The Award of Justice

 

The Advocates' Society Award of Justice is intended to honour advocates who exemplify the finest traditions of advocacy in representing members of our society whose cause may be politically or socially unpopular or against the mainstream, and who make a substantial contribution to achieving the goal of social justice by championing the rights and liberties that are the foundation of democracy.

The recipient of the Award of Justice will be an advocate who:

  • best combines the highest standards of advocacy with the role of representation of the unpopular or disadvantaged;
  • is a skilled advocate who has demonstrated the courage and the integrity to represent citizens or causes that may be politically or socially unpopular or against the mainstream; and
  • who ensures that the law operates to protect them as it does to protect those who are within the mainstream.
The recipient must be a lawyer in good standing of a Law Society in a Province or Territory of Canada. Membership in The Advocates' Society is not required.

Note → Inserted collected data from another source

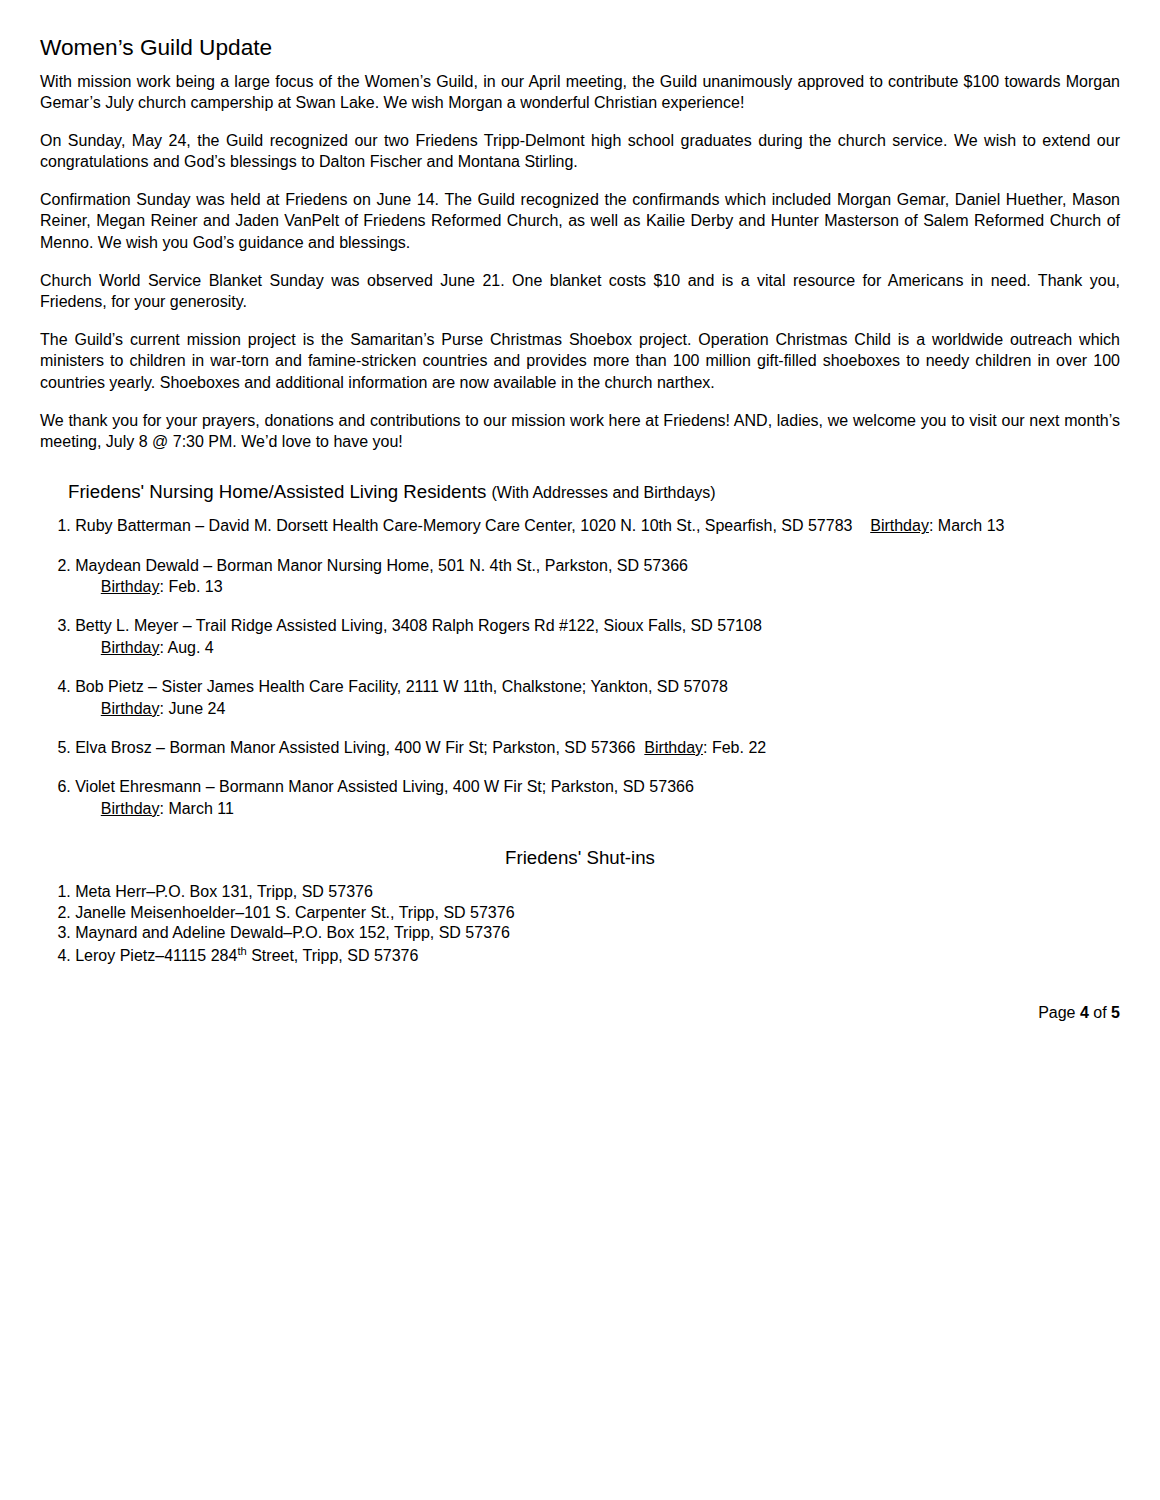Women’s Guild Update
With mission work being a large focus of the Women’s Guild, in our April meeting, the Guild unanimously approved to contribute $100 towards Morgan Gemar’s July church campership at Swan Lake. We wish Morgan a wonderful Christian experience!
On Sunday, May 24, the Guild recognized our two Friedens Tripp-Delmont high school graduates during the church service. We wish to extend our congratulations and God’s blessings to Dalton Fischer and Montana Stirling.
Confirmation Sunday was held at Friedens on June 14. The Guild recognized the confirmands which included Morgan Gemar, Daniel Huether, Mason Reiner, Megan Reiner and Jaden VanPelt of Friedens Reformed Church, as well as Kailie Derby and Hunter Masterson of Salem Reformed Church of Menno. We wish you God’s guidance and blessings.
Church World Service Blanket Sunday was observed June 21. One blanket costs $10 and is a vital resource for Americans in need. Thank you, Friedens, for your generosity.
The Guild’s current mission project is the Samaritan’s Purse Christmas Shoebox project. Operation Christmas Child is a worldwide outreach which ministers to children in war-torn and famine-stricken countries and provides more than 100 million gift-filled shoeboxes to needy children in over 100 countries yearly. Shoeboxes and additional information are now available in the church narthex.
We thank you for your prayers, donations and contributions to our mission work here at Friedens! AND, ladies, we welcome you to visit our next month’s meeting, July 8 @ 7:30 PM. We’d love to have you!
Friedens' Nursing Home/Assisted Living Residents (With Addresses and Birthdays)
Ruby Batterman – David M. Dorsett Health Care-Memory Care Center, 1020 N. 10th St., Spearfish, SD 57783 Birthday: March 13
Maydean Dewald – Borman Manor Nursing Home, 501 N. 4th St., Parkston, SD 57366
Birthday: Feb. 13
Betty L. Meyer – Trail Ridge Assisted Living, 3408 Ralph Rogers Rd #122, Sioux Falls, SD 57108
Birthday: Aug. 4
Bob Pietz – Sister James Health Care Facility, 2111 W 11th, Chalkstone; Yankton, SD 57078
Birthday: June 24
Elva Brosz – Borman Manor Assisted Living, 400 W Fir St; Parkston, SD 57366 Birthday: Feb. 22
Violet Ehresmann – Bormann Manor Assisted Living, 400 W Fir St; Parkston, SD 57366
Birthday: March 11
Friedens' Shut-ins
Meta Herr–P.O. Box 131, Tripp, SD 57376
Janelle Meisenhoelder–101 S. Carpenter St., Tripp, SD 57376
Maynard and Adeline Dewald–P.O. Box 152, Tripp, SD 57376
Leroy Pietz–41115 284th Street, Tripp, SD 57376
Page 4 of 5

Please include the candidate's c.v., a brief outline of relevant activities, and any letters of support. Please forward nominations electronically by February 28, 2018 to:

Award of Justice Selection Committee,
c/o Rachel Stewart, Senior Events & Marketing Coordinator,
rachel@advocates.ca | 1-888-597-0243 x 114

2015 Recipient
Joseph J. Arvay, Q.C., Farris LLP

Past Recipients
1997 - Raj Anand
1999 - Jeffery H. Wilson
2000 - Barbara L. Jackman
2003 - M. David Lepofsky
2006 - Jacquie Chic
2008 - Susan M. Vella
2010 - Lawrence Greenspon
2012 - James Lockyer
2015 - Joseph J. Arvay, Q.C.

About the Award Statue

 

The Award of Justice was designed and executed by Canadian sculptor Ivaan Kotulsky. The gryphon has heraldic significance and ancient connection with the law. It was said to be the offspring of a lion and an eagle, and Sir Thomas Browne records that it is emblematic of watchfulness, courage, perseverance and rapidity of execution. The emblem has been used privately to some extent, but was, at a very early time, adapted by Gray's Inn. This may have been the beginning of its association with the law.